Review shows neurostimulation is promising dysphagia treatment – Innovita Research

Review shows neurostimulation is promising dysphagia treatment

Three types of neurostimulation techniques could potentially help people who have difficulty swallowing caused by stroke or other neurological diseases, a review of 174 animal and human studies has shown.

Eating - illustrative photo.

Eating – illustrative photo. Image credit: bohed via Pixabay, free licence

However, Dr Ivy Cheng, the University of Manchester research associate, who had reviewed evidence from over 30 randomised controlled trials, says there is unfortunately only limited evidence to support the efficacy of traditional swallowing therapy used by speech therapists for dysphagia.

One such neurostimulation approach is pharyngeal electrical stimulation (PES). This involves the insertion of electrodes through the nose or mouth which delivers a constant, low current to the pharynx- an important muscle in the execution of swallowing.
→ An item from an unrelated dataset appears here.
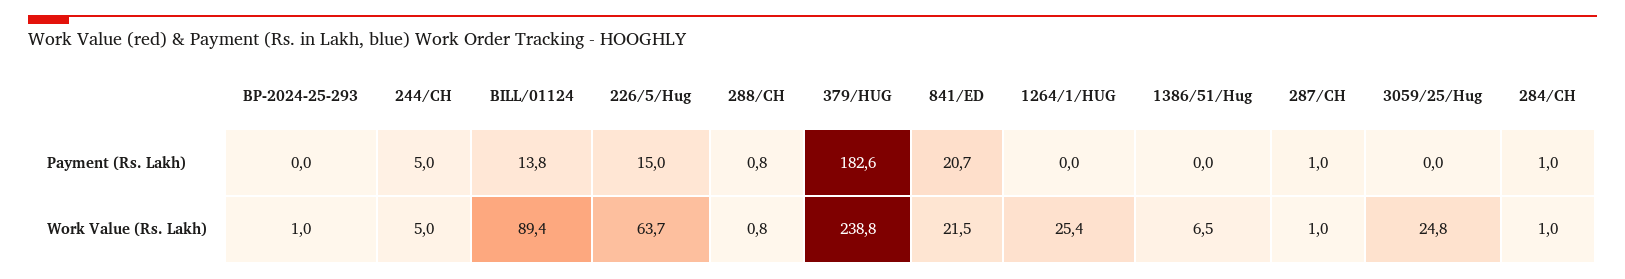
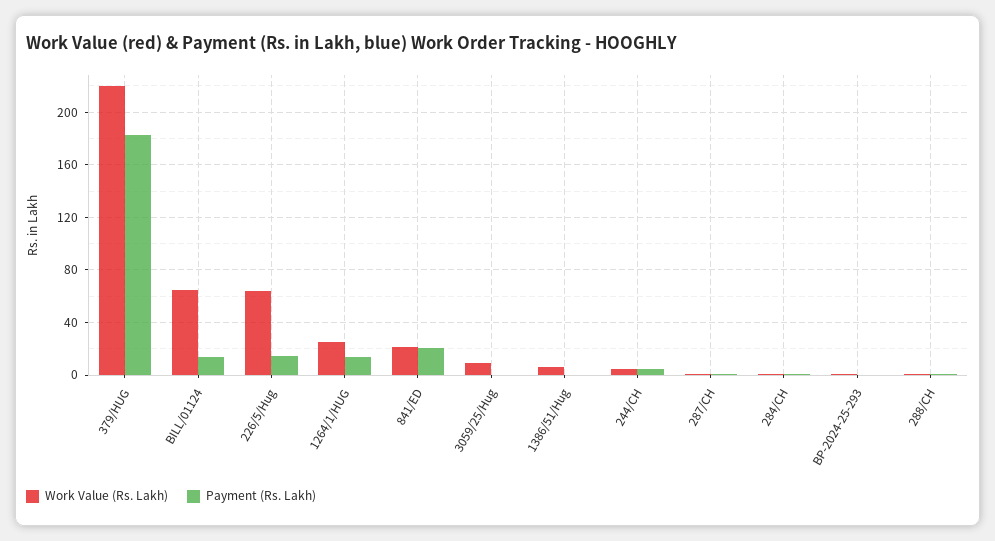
Payment (Rs. Lakh), 1264/1/HUG: 0 -> 15
Work Value (Rs. Lakh), BILL/01124: 89.4 -> 65
Work Value (Rs. Lakh), 379/HUG: 238.8 -> 220
Work Value (Rs. Lakh), 3059/25/Hug: 24.8 -> 10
The resultant stimulation has been shown to increase activity in the brain areas controlling swallowing.

By comparison, Repetitive Transcranial Magnetic Stimulation (rTMS) applies pulsing magnetic fields via a coil placed on the scalp to directly excite the underlying brain areas involved in swallowing.

A third treatment is Transcranial Direct Current Stimulation (tDCS) which uses a direct electric current to stimulate the brain directly. Still, this time using pads placed over the scalp in a certain orientation which, like a battery, has both anodal and cathodal configurations.

Her review found all three experimental treatments showed therapeutic potential for patients with dysphagia caused by stroke and other neurological causes and were tolerable without serious adverse effects.

However, the review – published in the Journal of the neurological sciences –  shows the variability in responsiveness to the treatment has hindered its translation into clinical practice. There is uncertainty about how long these treatment effects might last in the medium to longer term.

“Dysphagia is a condition which makes the everyday act of eating or drinking tortuous for patients,” said Dr Cheng.

“This review shows neurostimulation has great potential, but we need long-term studies to assess the best protocols for using neurostimulation in treating dysphagia.

“Which is why the news of a large clinical trial of pharyngeal electrical stimulation for post-stroke dysphagia, which is running from 2021 to 2025 involving 50 sites over 4 countries, including the UK, is so exciting.”

Led by The University of Nottingham, some of the work will be carried out by Dr Cheng’s colleague Professor Shaheen Hamdy from The University of Manchester.

Dysphagia occurs when some of the 50 muscles involved in swallowing do not work to close off the windpipe to protect the lungs so food and fluid trickle through vocal cords into the lungs.

Patients suffer from coughing, choking, pain, and voice problems when eating and drinking. Many avoid eating and others have recurrent chest infections.

Current treatment include using food thickeners, liquidising meals and referral to speech and language therapist (SLT) for swallowing therapy.

In the past, scientists thought that problems in the brain stem alone caused dysphagia, however more recent work has shown it is also linked to problems in the cerebral cortex.

When somebody suffers damage to the brain caused by stroke, Parkinson’s, or other conditions, the part which controls swallowing might be damaged.

However the evidence reviewed by Dr Cheng showed that other parts of the brain can grow to compensate for the damaged areas– a phenomena called neuroplasticity.

Thanks to neuroplasticity, neural pathways in the brain get stronger if they are used regularly. If a pathway is not used regularly, it disappears.

Neurostimulation, the studies showed, can help to promote this reorganization.